В том, что Блок отвращался от Мережковских, были и дополнительные причины, связанные с его любовным романом. С раздражением отнесся он к бестактным расспросам Зинаиды Гиппиус, обожавшей совать нос в чужие дела: как следует понимать намерение его жениться на той, кого он сделал Прекрасной Дамой, центром и содержанием своего духовного мира – нет ли в этом измены мистическому идеалу? Недаром он решительно уклонился от исполнения настоятельной просьбы Гиппиус познакомить ее с Л.Д.М.
Гиппиус со своими присными очень «не сочувствовала» женитьбе Блока.
Из-за этого она чуть было не поссорила его с Андреем Белым. «Он был очень удручен вашей женитьбой и все говорил: „Как же мне теперь относиться к его стихам?“ – писала Гиппиус Блоку. – Действительно, к вам, т.е. к стихам вашим, женитьба крайне нейдет, и мы все этой дисгармонией очень огорчены».

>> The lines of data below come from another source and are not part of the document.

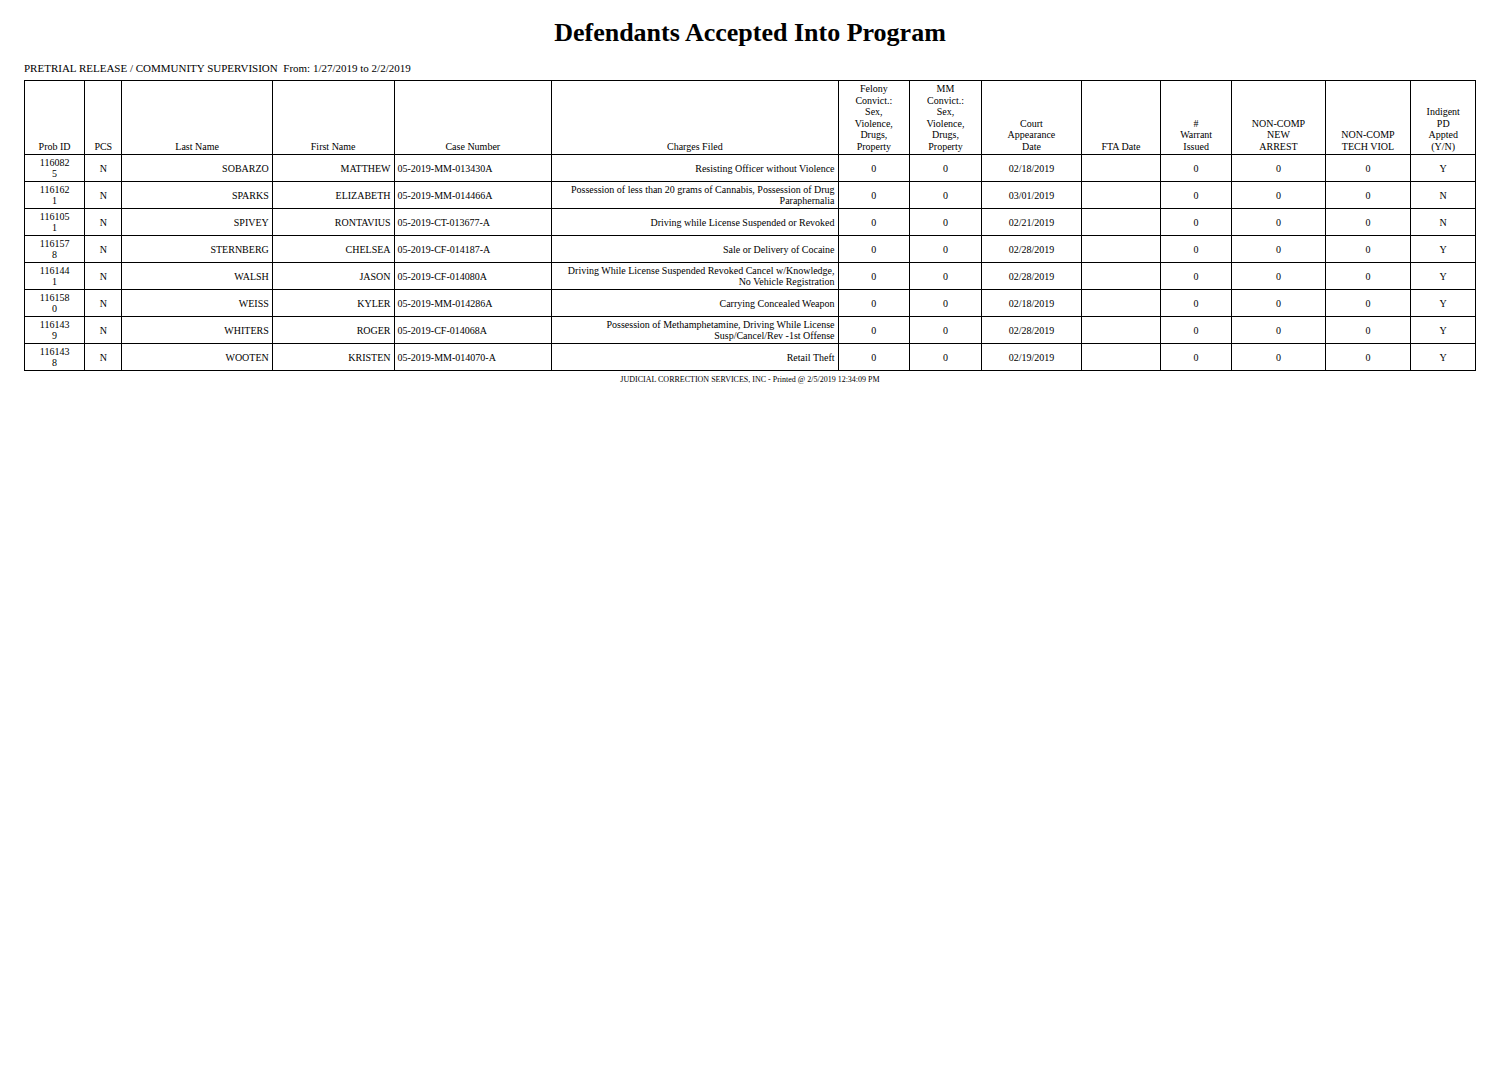Defendants Accepted Into Program
PRETRIAL RELEASE / COMMUNITY SUPERVISION From: 1/27/2019 to 2/2/2019
| Prob ID | PCS | Last Name | First Name | Case Number | Charges Filed | Felony Convict.: Sex, Violence, Drugs, Property | MM Convict.: Sex, Violence, Drugs, Property | Court Appearance Date | FTA Date | # Warrant Issued | NON-COMP NEW ARREST | NON-COMP TECH VIOL | Indigent PD Appted (Y/N) |
| --- | --- | --- | --- | --- | --- | --- | --- | --- | --- | --- | --- | --- | --- |
| 116082 5 | N | SOBARZO | MATTHEW | 05-2019-MM-013430A | Resisting Officer without Violence | 0 | 0 | 02/18/2019 | | 0 | 0 | 0 | Y |
| 116162 1 | N | SPARKS | ELIZABETH | 05-2019-MM-014466A | Possession of less than 20 grams of Cannabis, Possession of Drug Paraphernalia | 0 | 0 | 03/01/2019 | | 0 | 0 | 0 | N |
| 116105 1 | N | SPIVEY | RONTAVIUS | 05-2019-CT-013677-A | Driving while License Suspended or Revoked | 0 | 0 | 02/21/2019 | | 0 | 0 | 0 | N |
| 116157 8 | N | STERNBERG | CHELSEA | 05-2019-CF-014187-A | Sale or Delivery of Cocaine | 0 | 0 | 02/28/2019 | | 0 | 0 | 0 | Y |
| 116144 1 | N | WALSH | JASON | 05-2019-CF-014080A | Driving While License Suspended Revoked Cancel w/Knowledge, No Vehicle Registration | 0 | 0 | 02/28/2019 | | 0 | 0 | 0 | Y |
| 116158 0 | N | WEISS | KYLER | 05-2019-MM-014286A | Carrying Concealed Weapon | 0 | 0 | 02/18/2019 | | 0 | 0 | 0 | Y |
| 116143 9 | N | WHITERS | ROGER | 05-2019-CF-014068A | Possession of Methamphetamine, Driving While License Susp/Cancel/Rev -1st Offense | 0 | 0 | 02/28/2019 | | 0 | 0 | 0 | Y |
| 116143 8 | N | WOOTEN | KRISTEN | 05-2019-MM-014070-A | Retail Theft | 0 | 0 | 02/19/2019 | | 0 | 0 | 0 | Y |
| JUDICIAL CORRECTION SERVICES, INC - Printed @ 2/5/2019 12:34:09 PM |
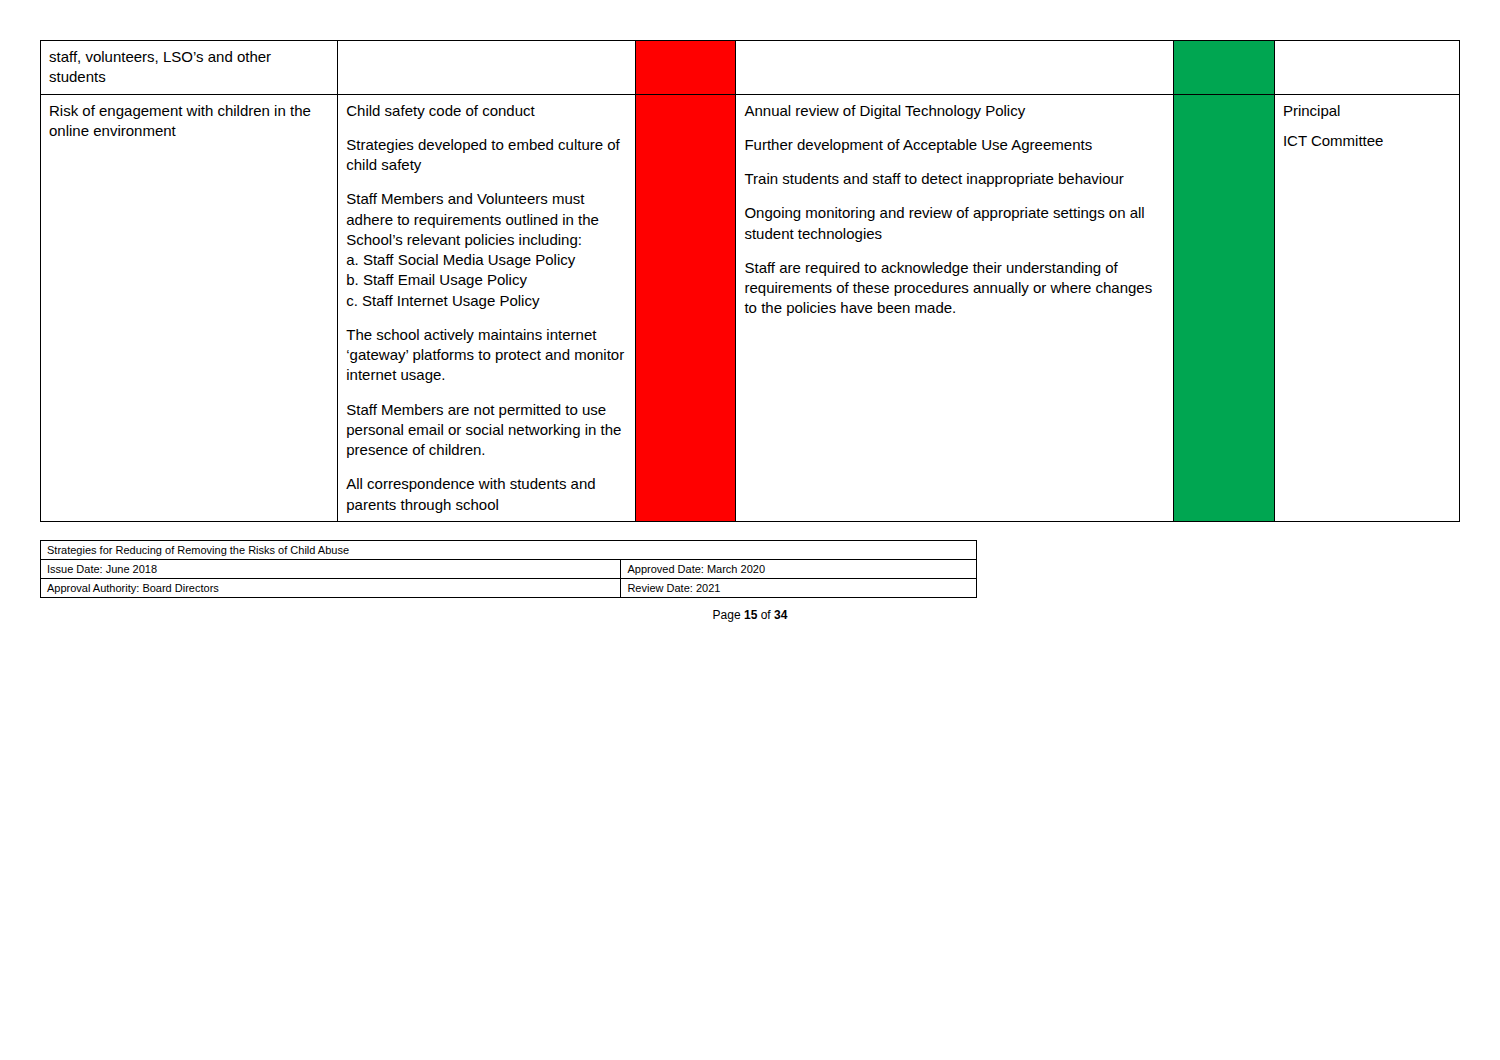| staff, volunteers, LSO’s and other students | | | | | |
| Risk of engagement with children in the online environment | Child safety code of conduct Strategies developed to embed culture of child safety Staff Members and Volunteers must adhere to requirements outlined in the School’s relevant policies including: a. Staff Social Media Usage Policy b. Staff Email Usage Policy c. Staff Internet Usage Policy The school actively maintains internet ‘gateway’ platforms to protect and monitor internet usage. Staff Members are not permitted to use personal email or social networking in the presence of children. All correspondence with students and parents through school | | Annual review of Digital Technology Policy Further development of Acceptable Use Agreements Train students and staff to detect inappropriate behaviour Ongoing monitoring and review of appropriate settings on all student technologies Staff are required to acknowledge their understanding of requirements of these procedures annually or where changes to the policies have been made. | | Principal ICT Committee |
| Strategies for Reducing of Removing the Risks of Child Abuse |
| Issue Date: June 2018 | Approved Date: March 2020 |
| Approval Authority: Board Directors | Review Date: 2021 |
Page 15 of 34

Блока непрошеное вмешательство в его личную жизнь глубоко возмутило. «Каков Бугаев!» – воскликнул он в письме к Л.Д.М. (которой переслал послание Гиппиус) и заверял ее, что если это действительно так, они с Сергеем Соловьевым «останутся вдвоем». О Мережковских он говорил с холодным презрением: «Господа мистики, „огорченные дисгармонией“ (каково!?), очевидно, совершенно застряли в непоколебимых математических вычислениях. Я в первый раз увидел настоящее дно этого тихого омута».
В ноябре 1902 года было написано:
Ушел я в белую страну,
Минуя берег возмущенный.
Теперь их голос отдаленный
Не потревожит тишину.
Они настойчиво твердят,
Что мне, как им, любезно братство,
И христианское богатство
Самоуверенно сулят.
Им нет числа. В своих гробах
Они замкнулись неприступно.
Я знаю: больше чем преступно
Будить сомненье в их сердцах.
Я кинул их на берегу.
Они ужасней опьяненных.
И в глубинах невозмущенных
Мой белый светоч берегу.
Не приходится сомневаться, что стихи эти подсказаны отношением к «неохристианам» из круга Мережковских. Символика белого («белая страна», «белый светоч») – опознавательный знак соловьевства. Чем решительнее отвращается Блок от мережковщины, тем больше старается он сохранить верность своей соловьевской вере (наполняя ее своим содержанием).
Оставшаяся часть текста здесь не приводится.